Raipur International Hockey Stadium
- Full name: Sardar Vallabhbhai Patel International Hockey Stadium
- Location: Raipur, Chhattisgarh, India
- Owner: Government of Chhattisgarh
- Operator: Hockey India
- Capacity: 4,000

Construction
- Built: 2015
- Opened: 9 November 2015
- Cost: ₹18 crore (US$1.9 million)

Tenant
- India men's national field hockey team

= Sardar Vallabhbhai Patel International Hockey Stadium =

Field hockey stadium in Raipur, Chhattisgarh, India

Sardar Vallabhbhai Patel International Hockey Stadium or Raipur International Hockey Stadium is field hockey stadium located in Raipur, in the Indian state of Chhattisgarh.
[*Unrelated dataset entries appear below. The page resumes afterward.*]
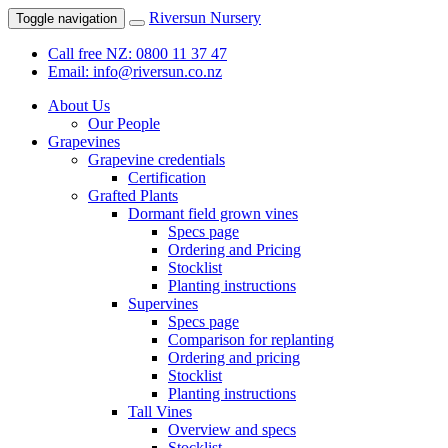
Riversun Nursery
Toggle navigation
Call free NZ: 0800 11 37 47
Email: info@riversun.co.nz
About Us
Our People
Grapevines
Grapevine credentials
Certification
Grafted Plants
Dormant field grown vines
Specs page
Ordering and Pricing
Stocklist
Planting instructions
Supervines
Specs page
Comparison for replanting
Ordering and pricing
Stocklist
Planting instructions
Tall Vines
Overview and specs
Stocklist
It is Chhattisgarh's second international blue astroturf hockey stadium after International Hockey Stadium in Rajnandgaon, which was dedicated to public in August 2014.

It is named after Vallabhbhai Patel, an Indian independence activist and statesman.

The stadium was constructed in record time, in a span of four months and at a cost of ₹18 crore, before it was inaugurated in November 2015. It hosted the 2014–15 Men's World League Final, in December 2015.

==History==
The stadium was inaugurated on the 109th birth anniversary of the legendary hockey player Major Dhyan Chand and was inaugurated by the Speaker of Chhattisgarh Legislative Assembly Gaurishankar Agrawal and has a capacity of 4000 spectators with cost of Rs. 18 crores and statue of Sardar Patel was also inaugurated at entrance of the stadium.

The stadium saw its first match as an exhibition match played between India ‘A’ and India ‘B’ teams with 16 national players each from members of the Glasgow Commonwealth Games silver medal-winning Indian men's side.

The stadium hosted the 2014–15 Men's World League Final in December 2015.

The first match played at the stadium was between India men's national field hockey team and Australia men's national field hockey team on 19 November 2015. V. R. Raghunath put two goals in the 28th and 43rd minute to draw 2-2 the match.